:: Exercise passage

London Excursion

This week I’m super-excited to take my vampire literature class to London. The trip has evolved beyond a vampire lit themed excursion to a dark history tour. During my last trip to London, I was researching for my Ripper trilogy, and I spent a lot of time not only in old graveyards and churches, but hanging out with Daleks. This time, I’m revisiting some of my favorite hotspots in London while still keeping a lookout for Daleks.  

Here are Some Places We’ll See:

St. Pancras Old Church


This is one of my favorite little out-of-the-way places in London. The church has a quirky and dark history. The early feminist Mary Wollstonecraft was initially buried in the churchyard. Her daughter, Mary Godwin (future author of Frankenstein) met up with Percy Bysshe Shelley for romantic trysts near her mother’s grave before she eloped with him. Lord Byron’s physician and author of the novel, The Vampyre, John Polidori, was buried there before his body was later lost by the construction of the railway. The railway construction, during the Victorian period, cut straight through the graveyard. Railway workers pushed aside the graves without reverence, and architect (and future novelist) Thomas Hardy was put in charge of relocating graves. He clustered them around what is now known as The Hardy Tree.

::::

Required action 1:
Answer these questions from the London excursion text.
(a) What has the trip evolved into beyond a vampire literature excursion?
(b) What was being researched during the last trip to London?
(c) Who was put in charge of relocating the graves at St. Pancras Old Church?
Required action 2: Recast the paragraph of the London excursion text that begins "This is one of my favorite little out-of-the-way places" as a bulleted list of its main facts.
Required action 3: Continue the London excursion text from where it stops.

:: Extracted entries

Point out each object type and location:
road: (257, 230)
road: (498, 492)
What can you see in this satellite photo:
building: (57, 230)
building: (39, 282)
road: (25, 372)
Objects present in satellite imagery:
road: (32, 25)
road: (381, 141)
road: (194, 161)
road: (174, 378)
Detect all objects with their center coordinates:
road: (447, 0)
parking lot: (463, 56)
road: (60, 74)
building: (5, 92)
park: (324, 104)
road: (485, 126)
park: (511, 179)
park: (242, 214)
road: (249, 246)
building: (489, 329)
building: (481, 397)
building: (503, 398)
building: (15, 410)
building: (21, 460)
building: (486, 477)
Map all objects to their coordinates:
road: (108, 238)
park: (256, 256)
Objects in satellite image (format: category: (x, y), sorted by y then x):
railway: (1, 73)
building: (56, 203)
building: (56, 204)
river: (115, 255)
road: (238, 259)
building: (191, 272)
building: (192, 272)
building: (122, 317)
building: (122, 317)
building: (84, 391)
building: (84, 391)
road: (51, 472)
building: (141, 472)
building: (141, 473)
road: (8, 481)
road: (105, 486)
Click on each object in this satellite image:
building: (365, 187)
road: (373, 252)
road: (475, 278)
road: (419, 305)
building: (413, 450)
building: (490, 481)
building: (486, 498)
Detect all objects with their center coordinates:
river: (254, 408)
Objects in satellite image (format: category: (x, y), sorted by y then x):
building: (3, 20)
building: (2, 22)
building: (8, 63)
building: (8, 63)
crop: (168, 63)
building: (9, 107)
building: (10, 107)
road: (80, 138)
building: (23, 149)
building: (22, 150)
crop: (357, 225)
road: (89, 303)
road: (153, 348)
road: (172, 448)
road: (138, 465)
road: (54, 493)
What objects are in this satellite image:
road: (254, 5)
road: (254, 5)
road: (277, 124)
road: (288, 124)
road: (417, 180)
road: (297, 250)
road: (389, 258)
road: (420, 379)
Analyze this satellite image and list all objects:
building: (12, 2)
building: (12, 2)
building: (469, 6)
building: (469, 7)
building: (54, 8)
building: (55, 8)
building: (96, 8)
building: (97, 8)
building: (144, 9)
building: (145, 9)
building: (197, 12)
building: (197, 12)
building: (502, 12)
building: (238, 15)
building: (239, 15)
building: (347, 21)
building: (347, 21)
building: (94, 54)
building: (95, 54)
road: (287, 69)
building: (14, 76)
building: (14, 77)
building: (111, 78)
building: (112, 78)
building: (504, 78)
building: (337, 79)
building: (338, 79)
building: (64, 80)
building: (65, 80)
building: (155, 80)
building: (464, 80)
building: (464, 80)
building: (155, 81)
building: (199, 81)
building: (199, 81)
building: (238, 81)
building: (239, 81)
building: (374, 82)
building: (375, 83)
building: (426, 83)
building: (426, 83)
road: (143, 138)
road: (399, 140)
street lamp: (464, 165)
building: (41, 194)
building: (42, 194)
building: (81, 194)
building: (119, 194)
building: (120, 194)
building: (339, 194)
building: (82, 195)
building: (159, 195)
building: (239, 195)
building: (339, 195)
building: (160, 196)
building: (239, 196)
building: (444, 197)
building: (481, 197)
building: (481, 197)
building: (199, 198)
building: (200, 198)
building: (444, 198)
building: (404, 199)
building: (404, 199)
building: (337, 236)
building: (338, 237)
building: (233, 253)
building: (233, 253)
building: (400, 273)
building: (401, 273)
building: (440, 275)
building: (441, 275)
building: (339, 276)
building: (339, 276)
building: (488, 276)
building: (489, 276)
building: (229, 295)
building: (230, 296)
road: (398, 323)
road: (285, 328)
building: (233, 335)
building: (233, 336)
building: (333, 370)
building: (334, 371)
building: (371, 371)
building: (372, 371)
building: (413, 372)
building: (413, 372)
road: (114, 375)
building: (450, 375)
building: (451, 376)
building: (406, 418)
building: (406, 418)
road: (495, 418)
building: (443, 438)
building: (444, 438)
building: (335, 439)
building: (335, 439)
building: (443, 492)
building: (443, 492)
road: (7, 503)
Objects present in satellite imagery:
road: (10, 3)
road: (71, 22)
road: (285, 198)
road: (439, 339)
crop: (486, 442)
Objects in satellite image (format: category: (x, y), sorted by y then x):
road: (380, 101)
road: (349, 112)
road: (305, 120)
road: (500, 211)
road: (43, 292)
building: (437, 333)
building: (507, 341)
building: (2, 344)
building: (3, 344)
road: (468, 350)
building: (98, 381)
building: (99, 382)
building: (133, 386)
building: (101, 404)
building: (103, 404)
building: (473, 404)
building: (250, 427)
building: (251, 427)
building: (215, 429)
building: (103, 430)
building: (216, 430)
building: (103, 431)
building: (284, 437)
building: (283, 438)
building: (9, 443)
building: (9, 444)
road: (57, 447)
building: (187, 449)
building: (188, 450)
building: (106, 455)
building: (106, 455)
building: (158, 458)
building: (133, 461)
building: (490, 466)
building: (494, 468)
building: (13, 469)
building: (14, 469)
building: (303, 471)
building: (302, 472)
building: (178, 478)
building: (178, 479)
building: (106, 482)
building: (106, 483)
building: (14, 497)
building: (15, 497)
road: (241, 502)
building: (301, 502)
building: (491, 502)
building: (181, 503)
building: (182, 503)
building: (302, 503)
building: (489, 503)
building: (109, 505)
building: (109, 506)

::::

Response box 1:
(a) A dark history tour.
(b) The Ripper trilogy.
(c) Thomas Hardy, then an architect and later a novelist.

Response box 2:
- St. Pancras Old Church is an out-of-the-way place in London with a quirky, dark history.
- Mary Wollstonecraft, an early feminist, was first buried in its churchyard.
- Her daughter, Mary Godwin, who later wrote Frankenstein, met Percy Bysshe Shelley near her mother's grave before eloping with him.
- John Polidori, Lord Byron's physician and author of The Vampyre, was buried there, but his body was later lost when the railway was built.
- During the Victorian period, the railway cut straight through the graveyard, and workers pushed the graves aside without reverence.
- Thomas Hardy, then an architect, was put in charge of relocating the graves and clustered them around what is now called The Hardy Tree.

Response box 3:
Highgate Cemetery
 


My class and I are touring my one of my favorite cemeteries in the world. Hauntingly beautiful and overgrown, the Victorian cemetery is not only home to thousands of graves. One of my favorite Halloweenie-stories is about how poet and artist, Dante Gabriel Rossetti, buried a book of poems with his wife, Elizabeth Siddal, but then later had her body exhumed when he needed money. Although it’s not exactly clear in Dracula where the doomed vampire Lucy Westerna is buried, many film versions of Dracula—including my favorite 2006 BBC version—locate the dramatic scene of her “second death” in Highgate Cemetery. 

 

Operating Theatre Museum
 


One day, we’re attending a talk at the Operating Theatre Museum. As an operating theatre in the nineteenth, century, surgeries were performed before the invention of anesthesia. (Yikes!) Many of the patients were poor, and medical students and apothecaries could observe the surgeries for learning purposes from the surrounding seats. 

 

Jack the Ripper Tour
 


What trip to London would be complete without a Jack the Ripper tour? One issue we talked about in my vampire lit seminar was the many connections between Dracula and the Jack the Ripper murders ten years earlier. Specifically, we’re hoping to catch Donald Rubelow’s tour. Rumbelow is both a world-leading Jack the Ripper expert and author of The Complete Jack the Ripper.